[[ SUPPLIED RECORDS open ]]
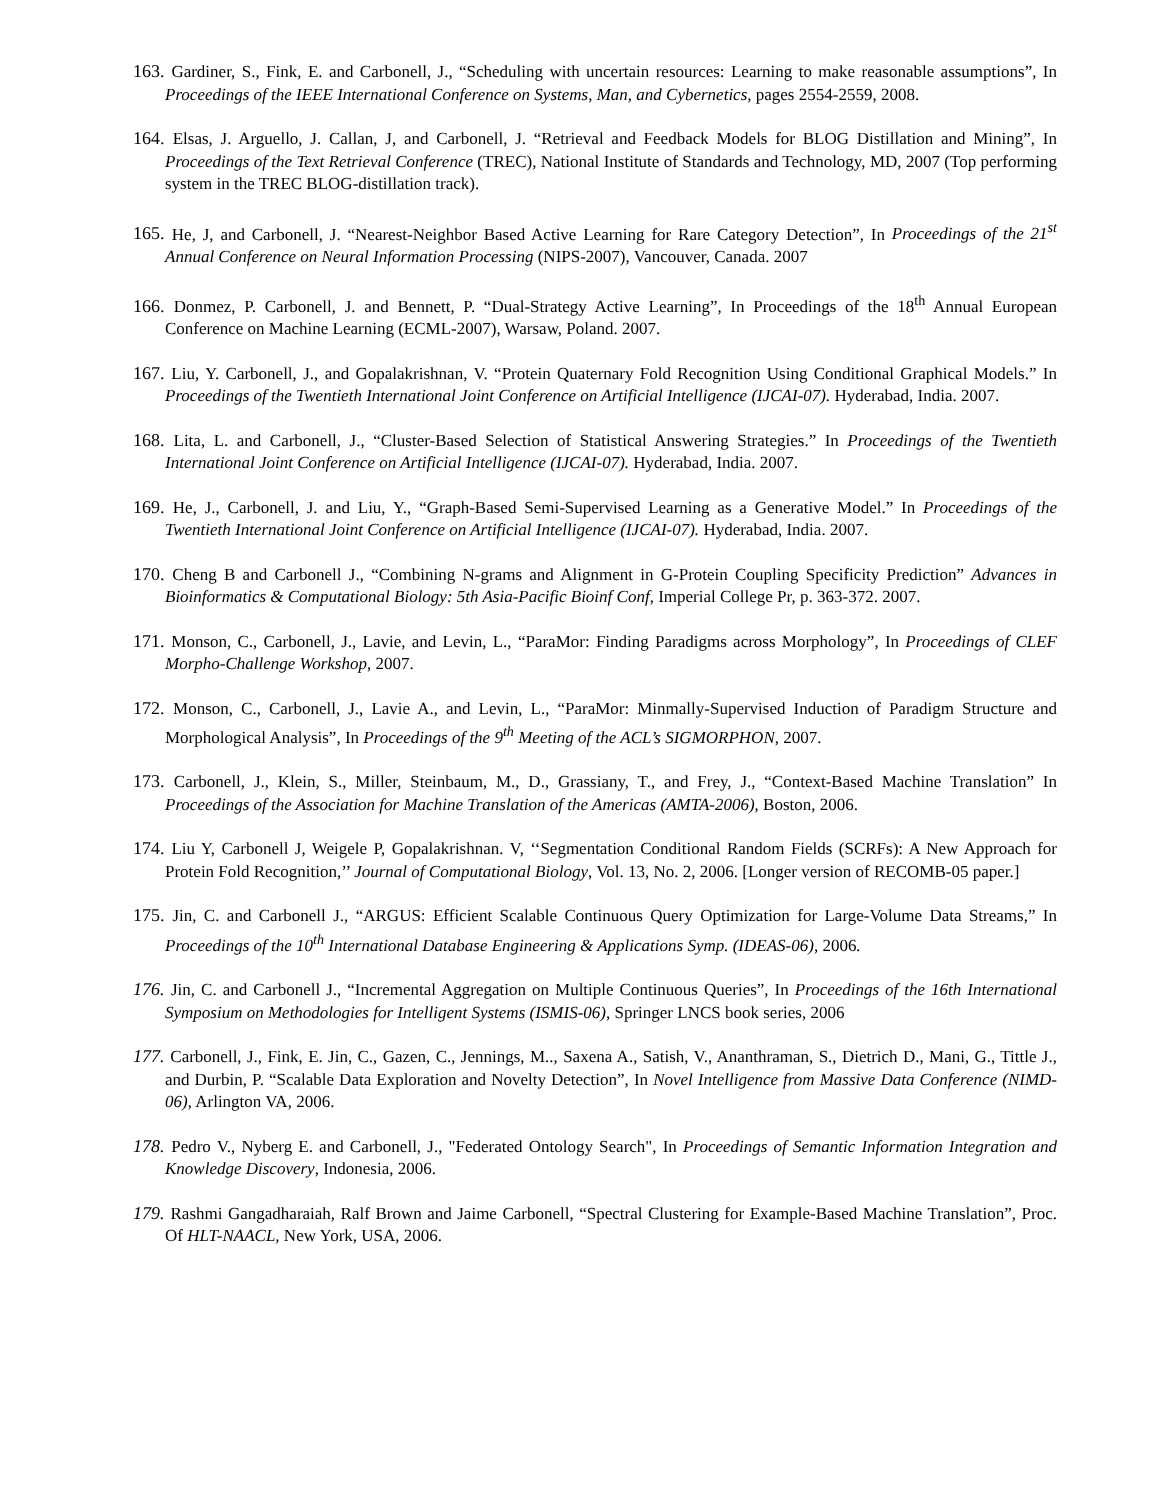163. Gardiner, S., Fink, E. and Carbonell, J., “Scheduling with uncertain resources: Learning to make reasonable assumptions”, In Proceedings of the IEEE International Conference on Systems, Man, and Cybernetics, pages 2554-2559, 2008.
164. Elsas, J. Arguello, J. Callan, J, and Carbonell, J. “Retrieval and Feedback Models for BLOG Distillation and Mining”, In Proceedings of the Text Retrieval Conference (TREC), National Institute of Standards and Technology, MD, 2007 (Top performing system in the TREC BLOG-distillation track).
165. He, J, and Carbonell, J. “Nearest-Neighbor Based Active Learning for Rare Category Detection”, In Proceedings of the 21<sup>st</sup> Annual Conference on Neural Information Processing (NIPS-2007), Vancouver, Canada. 2007
166. Donmez, P. Carbonell, J. and Bennett, P. “Dual-Strategy Active Learning”, In Proceedings of the 18<sup>th</sup> Annual European Conference on Machine Learning (ECML-2007), Warsaw, Poland. 2007.
167. Liu, Y. Carbonell, J., and Gopalakrishnan, V. “Protein Quaternary Fold Recognition Using Conditional Graphical Models.” In Proceedings of the Twentieth International Joint Conference on Artificial Intelligence (IJCAI-07). Hyderabad, India. 2007.
168. Lita, L. and Carbonell, J., “Cluster-Based Selection of Statistical Answering Strategies.” In Proceedings of the Twentieth International Joint Conference on Artificial Intelligence (IJCAI-07). Hyderabad, India. 2007.
169. He, J., Carbonell, J. and Liu, Y., “Graph-Based Semi-Supervised Learning as a Generative Model.” In Proceedings of the Twentieth International Joint Conference on Artificial Intelligence (IJCAI-07). Hyderabad, India. 2007.
170. Cheng B and Carbonell J., “Combining N-grams and Alignment in G-Protein Coupling Specificity Prediction” Advances in Bioinformatics & Computational Biology: 5th Asia-Pacific Bioinf Conf, Imperial College Pr, p. 363-372. 2007.
171. Monson, C., Carbonell, J., Lavie, and Levin, L., “ParaMor: Finding Paradigms across Morphology”, In Proceedings of CLEF Morpho-Challenge Workshop, 2007.
172. Monson, C., Carbonell, J., Lavie A., and Levin, L., “ParaMor: Minmally-Supervised Induction of Paradigm Structure and Morphological Analysis”, In Proceedings of the 9<sup>th</sup> Meeting of the ACL’s SIGMORPHON, 2007.
173. Carbonell, J., Klein, S., Miller, Steinbaum, M., D., Grassiany, T., and Frey, J., “Context-Based Machine Translation” In Proceedings of the Association for Machine Translation of the Americas (AMTA-2006), Boston, 2006.
174. Liu Y, Carbonell J, Weigele P, Gopalakrishnan. V, ‘‘Segmentation Conditional Random Fields (SCRFs): A New Approach for Protein Fold Recognition,’’ Journal of Computational Biology, Vol. 13, No. 2, 2006. [Longer version of RECOMB-05 paper.]
175. Jin, C. and Carbonell J., “ARGUS: Efficient Scalable Continuous Query Optimization for Large-Volume Data Streams,” In Proceedings of the 10<sup>th</sup> International Database Engineering & Applications Symp. (IDEAS-06), 2006.
176. Jin, C. and Carbonell J., “Incremental Aggregation on Multiple Continuous Queries”, In Proceedings of the 16th International Symposium on Methodologies for Intelligent Systems (ISMIS-06), Springer LNCS book series, 2006
177. Carbonell, J., Fink, E. Jin, C., Gazen, C., Jennings, M.., Saxena A., Satish, V., Ananthraman, S., Dietrich D., Mani, G., Tittle J., and Durbin, P. “Scalable Data Exploration and Novelty Detection”, In Novel Intelligence from Massive Data Conference (NIMD-06), Arlington VA, 2006.
178. Pedro V., Nyberg E. and Carbonell, J., "Federated Ontology Search", In Proceedings of Semantic Information Integration and Knowledge Discovery, Indonesia, 2006.
179. Rashmi Gangadharaiah, Ralf Brown and Jaime Carbonell, “Spectral Clustering for Example-Based Machine Translation”, Proc. Of HLT-NAACL, New York, USA, 2006.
[[ SUPPLIED RECORDS closed ]]
» EXERCISE DIRECTIONS
Where a line of the data holds the word "Scalable", copy that line.

» WRITTEN RESPONSE
175. Jin, C. and Carbonell J., “ARGUS: Efficient Scalable Continuous Query Optimization for Large-Volume Data Streams,” In Proceedings of the 10<sup>th</sup> International Database Engineering & Applications Symp. (IDEAS-06), 2006.
177. Carbonell, J., Fink, E. Jin, C., Gazen, C., Jennings, M.., Saxena A., Satish, V., Ananthraman, S., Dietrich D., Mani, G., Tittle J., and Durbin, P. “Scalable Data Exploration and Novelty Detection”, In Novel Intelligence from Massive Data Conference (NIMD-06), Arlington VA, 2006.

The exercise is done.